Saint Paul with a Scroll and a Sword. (Photo credit: Wikipedia)
Traveling around last night I got to listen to a Christian AM station for a while. It was a “Bible answer man” show. They were talking about two men who had married each other and had two children in their house. These two men attended a Methodist Church in which the caller also was a member. And the question was, “What should we do with these men?” Their presence among the congregation was beginning to cause some serious divisions. And something was about to be brought up regarding them.
The host bantered the Scriptures which dealt with the issue of homosexuality. And settled on the remembrance that we are commanded to love without judging. In the end, the caller was quite sure this situation wasn’t going to end well for the congregation. It seems that these men are quite likeable. So there was certainly going to be a split in the congregation as the problem was dealt with. The host mentioned that “likeable” has nothing to do with salvation from sin.
I drove for the next hour talking the issue over out loud. And fell on the following:
One sin is not any worse than another. Though there are severities of involvement to be considered. A man might fall into a sin once in a while (that besetting sin). But another might be completely immersed in that same sin. Now there is a difference in that, obviously. The deeper we are caught in a sin the harder it will be to wrench ourselves from it.
These men are so immersed in their sin that they have chosen to make it entirely public, even to the point of raising two boys. Now their sin is marked on absolutely everything they are. To break with this is going to be a horrendous problem.
That said, I came to the conclusion that these men were doing something rather different from most who practise homosexuality. They had come to present themselves to the body of Christ as if there were nothing wrong with their chosen sin. They expected full acceptance regardless their standing with Christ. Everyone in the congregation would surely know that they were having sexual intercourse together. After all, isn’t that what homosexuality means?
Now I set their situation against another sin to see what people would do. What if I were completely immersed in porn? What if I decided that the Church had to accept me like that and not require that I lay that sin away from me? What if I, like those men, paraded my sin before them? Suppose I wore a t-shirt to Church which had the faces of a number of my favorite pornstars on it. Do you think I would be asked to cover it up, or go home and change it? Why? If those two men can appear in person and flaunt their sin before the entire congregation, why can’t I go there and flaunt porn? And if I were a “likeable” sort, do you think it would make a difference?
There is a distinct difference between being caught in a sin and flaunting it. If those men really served Christ they would at least be aware of offending others with their sins. As it is they are a division as they walk into the midst of these people. How is that Christ like? It would be better for them to remain separate as they worship God. Then they would not be the cause of such a difficult choice, as the Church comes to the point where they need to make some decision regarding their presence.

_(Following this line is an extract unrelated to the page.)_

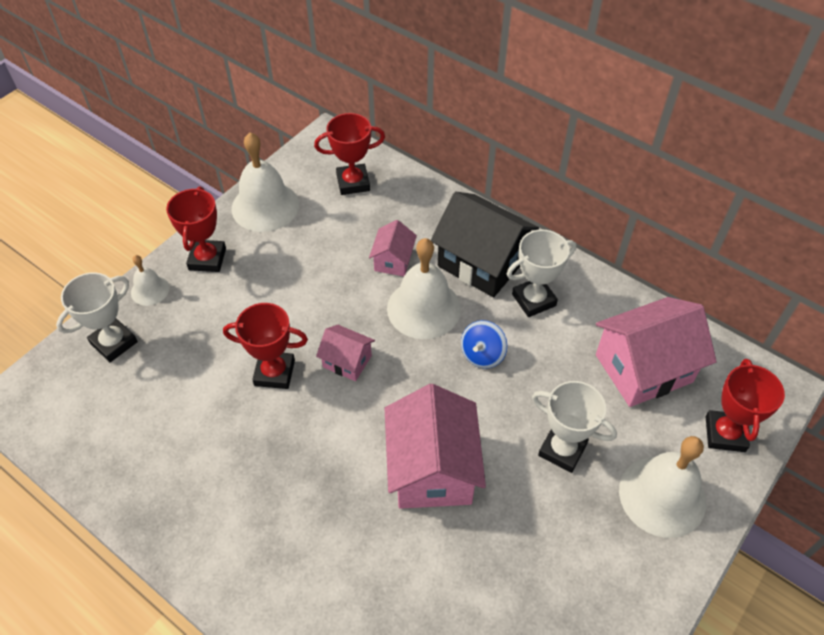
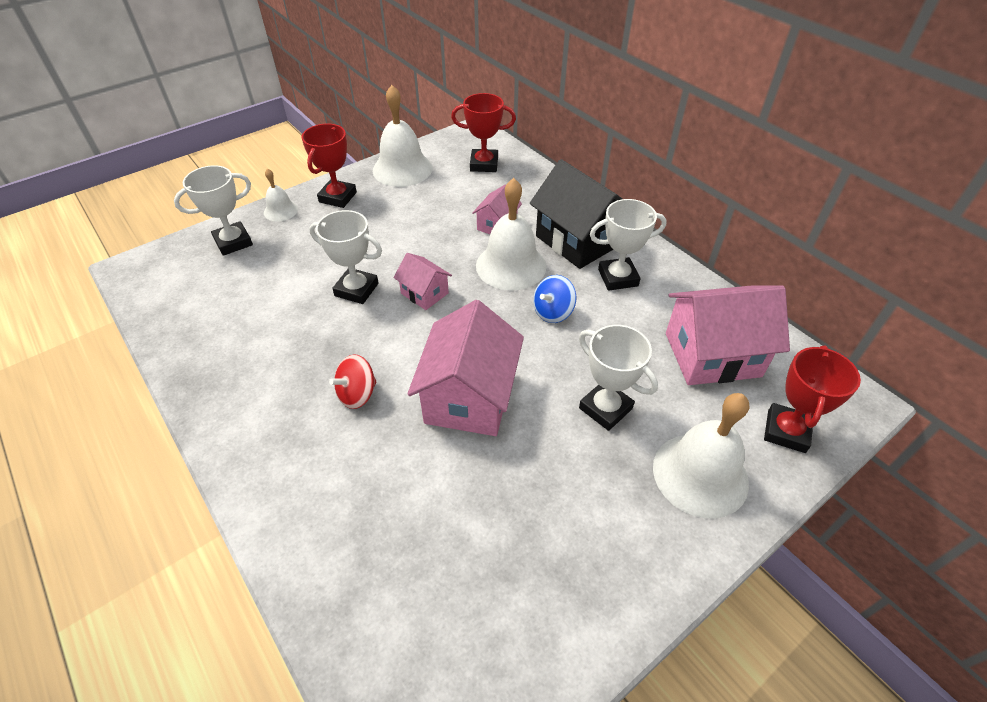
camera: 15 degrees right, 5 degrees down
red trophy [223,303,308,389] -> white trophy [309,210,382,304]
none -> red spinning top [329,354,376,409]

I won’t go into the Church leader’s failure to preach a fine enough line to have hindered this problem in the first place. Now that it is a problem among them, they’re going to have to deal with it. I conclude that the congregation will experience a horrible split as they deal with these men.
It would be better for all of them (provided the men really want to worship the Living and Holy God) if these men would stay home and study the Bible, pray, and seek the face of God. As it is they are also guilty now of causing division in the Body of Christ. I remembered that the Apostle Paul said that if eating meat offended his brother he would eat meat no more. If that is how crucial Paul saw an individual’s responsibility toward unity in Christ, what of these men?
I don’t condemn them for their sins. I simply point out that flaunting our sins in the Body of Christ is the worst thing we can do. Obviously, these men don’t consider their “brothers” in Christ to be more important than their flaunting of sin in their faces. Along with the aboration of homosexuality, they now count to themselves the destruction of unity in the Body of Christ. And all this for the sake of selfish gain.